Changes to campus parking lots will have to wait

Changes to Eastern’s parking will have to wait until next school year.

The Council on University Planning and Budgets submitted its parking recommendations to President Bill Perry in early August.

Perry said public forums would be held concerning the recommendations this semester, with changes coming to parking on campus in fall 2009.

“I believe that in any kind of decision-making process where it is going to impact everybody, and parking is surely one of them, we need to have open discussions,” Perry said.

In the short term, Perry said the university will do something to make sure people attending events in the Doudna Fine Arts Center have a place to park this year.

CUPB submitted eight recommendations to Perry after going through 2,414 surveys and 73 pages of additional comments from the survey.

Perry asked CUPB to assess parking on campus in the spring.

Among CUPB recommendations, the group suggested an entire parking fee increase and the construction of a parking garage.

Another recommendation was parking should be included in the Campus Master Plan.

Pat Fewell, chair of CUPB, said the idea of a parking garage existed for quite some time.

The group detailed that people are willing to pay between $100 and $150 more in fees to pay for a parking garage. That equated to be around a 200-year payback for the university without supplemental funding.

CUPB suggested the university would need to acquire additional funding if a garage is built.

Fewell said she and the group do not know where the university stands with taking the next step of building a garage.

“We made our recommendations, and it is not our job to tell the powers that be how to do it,” Fewell said.

She added building a regular parking lot would be much cheaper, but does not know if the university has enough space to build a lot that would compare in size to a garage.

CUPB suggested an entire parking fee increase to cover rising costs in asphalt, which is a petroleum-based product, Fewell said.

“We were pretty broad on those because I and the council didn’t want to hang anybody up,” she said.

Perry said forums on the recommendations would be held in September and in October.

After the forums, final proposals on the recommendations will be made, he added.

For the time being, the university plans to use the parking lot adjacent to Doudna to accommodate visitors for events in the fine arts center, said Dan Nadler, vice president for student affairs.

“This arrangement will allow us opportunities to clear the lot during the day,” he said. “Again, most of the activities will take place in the evenings.”

The university does not plan to charge people for parking at events unless a special service like valet parking, which the university is exploring, is provided, Nadler said.

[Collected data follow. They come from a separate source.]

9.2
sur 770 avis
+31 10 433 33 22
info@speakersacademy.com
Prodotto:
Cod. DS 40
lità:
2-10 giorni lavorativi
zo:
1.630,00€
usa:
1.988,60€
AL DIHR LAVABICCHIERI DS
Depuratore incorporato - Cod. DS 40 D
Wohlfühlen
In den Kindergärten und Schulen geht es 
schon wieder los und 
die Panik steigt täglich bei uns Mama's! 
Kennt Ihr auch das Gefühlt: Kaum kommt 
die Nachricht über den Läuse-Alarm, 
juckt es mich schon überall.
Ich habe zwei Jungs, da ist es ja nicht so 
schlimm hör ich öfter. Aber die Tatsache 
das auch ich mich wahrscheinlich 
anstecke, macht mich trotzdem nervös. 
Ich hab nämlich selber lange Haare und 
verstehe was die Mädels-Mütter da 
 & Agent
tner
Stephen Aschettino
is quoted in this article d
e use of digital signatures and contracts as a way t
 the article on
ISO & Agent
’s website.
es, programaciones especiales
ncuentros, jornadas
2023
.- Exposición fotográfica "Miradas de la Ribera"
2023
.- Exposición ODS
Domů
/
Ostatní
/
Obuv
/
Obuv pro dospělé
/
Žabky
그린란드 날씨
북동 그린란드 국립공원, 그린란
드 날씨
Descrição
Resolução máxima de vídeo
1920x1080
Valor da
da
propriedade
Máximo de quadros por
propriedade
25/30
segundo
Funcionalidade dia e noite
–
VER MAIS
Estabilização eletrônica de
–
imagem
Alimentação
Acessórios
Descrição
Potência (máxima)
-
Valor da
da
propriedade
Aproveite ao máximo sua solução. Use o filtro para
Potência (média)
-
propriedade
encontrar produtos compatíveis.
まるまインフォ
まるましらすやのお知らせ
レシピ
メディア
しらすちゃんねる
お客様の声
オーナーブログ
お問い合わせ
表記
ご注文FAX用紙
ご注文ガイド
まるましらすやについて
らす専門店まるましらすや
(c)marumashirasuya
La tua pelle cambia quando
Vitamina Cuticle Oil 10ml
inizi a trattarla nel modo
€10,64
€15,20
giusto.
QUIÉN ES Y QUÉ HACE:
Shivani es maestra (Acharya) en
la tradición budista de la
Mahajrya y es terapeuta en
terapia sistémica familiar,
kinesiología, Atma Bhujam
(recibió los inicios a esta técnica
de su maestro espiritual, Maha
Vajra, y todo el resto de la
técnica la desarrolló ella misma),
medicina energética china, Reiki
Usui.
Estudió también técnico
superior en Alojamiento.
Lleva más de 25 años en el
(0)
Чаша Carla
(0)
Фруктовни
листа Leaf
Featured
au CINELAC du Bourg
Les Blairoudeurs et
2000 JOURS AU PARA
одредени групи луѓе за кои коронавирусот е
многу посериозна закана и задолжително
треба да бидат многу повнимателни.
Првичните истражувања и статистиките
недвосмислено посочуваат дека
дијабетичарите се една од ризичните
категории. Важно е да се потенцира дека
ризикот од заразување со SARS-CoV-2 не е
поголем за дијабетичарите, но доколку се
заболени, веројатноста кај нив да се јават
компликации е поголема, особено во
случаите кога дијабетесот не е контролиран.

The empty lot at the intersection of Ninth Street and Garfield Avenue will be used as a faculty and student lot in the mornings and will be used for Doudna events in the evenings once it is constructed, Nadler said.

Gary Reed, director of facilities, planning and management, said construction would start in the fall once contracts are completed.

The lot will contain 34 spaces, and Reed said he hopes people can start using it by Oct. 1.

University Police Chief Adam Due said the permit hours for the lot would be from 7 a.m. to 5 p.m.

He said students, faculty and staff, who were assigned to Lawson Hall, Art Park West or Village Theater will use the lot.

“The need around fine arts will be great for both groups,” Due said.